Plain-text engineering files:
━━━
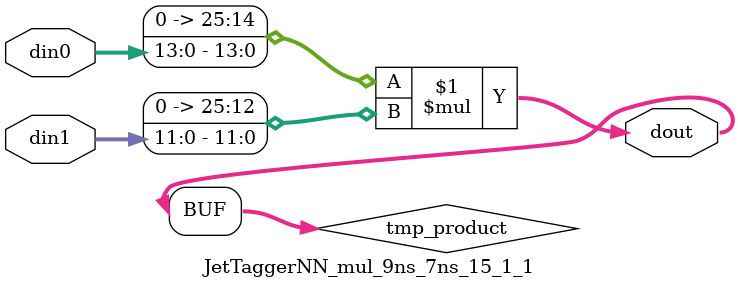
<source format=v>

`timescale 1 ns / 1 ps

  module JetTaggerNN_mul_9ns_7ns_15_1_1(din0, din1, dout);
parameter ID = 1;
parameter NUM_STAGE = 0;
parameter din0_WIDTH = 14;
parameter din1_WIDTH = 12;
parameter dout_WIDTH = 26;

input [din0_WIDTH - 1 : 0] din0; 
input [din1_WIDTH - 1 : 0] din1; 
output [dout_WIDTH - 1 : 0] dout;

wire signed [dout_WIDTH - 1 : 0] tmp_product;










assign tmp_product = $signed({1'b0, din0}) * $signed({1'b0, din1});











assign dout = tmp_product;







endmodule

</source>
━━━
An exact copy of the lines from the one with "module JetTaggerNN_mul_9ns_7ns_15_1_1(din0, din1, dout);" through the final line of the entries is the whole answer.

  module JetTaggerNN_mul_9ns_7ns_15_1_1(din0, din1, dout);
parameter ID = 1;
parameter NUM_STAGE = 0;
parameter din0_WIDTH = 14;
parameter din1_WIDTH = 12;
parameter dout_WIDTH = 26;

input [din0_WIDTH - 1 : 0] din0; 
input [din1_WIDTH - 1 : 0] din1; 
output [dout_WIDTH - 1 : 0] dout;

wire signed [dout_WIDTH - 1 : 0] tmp_product;










assign tmp_product = $signed({1'b0, din0}) * $signed({1'b0, din1});











assign dout = tmp_product;







endmodule

</source>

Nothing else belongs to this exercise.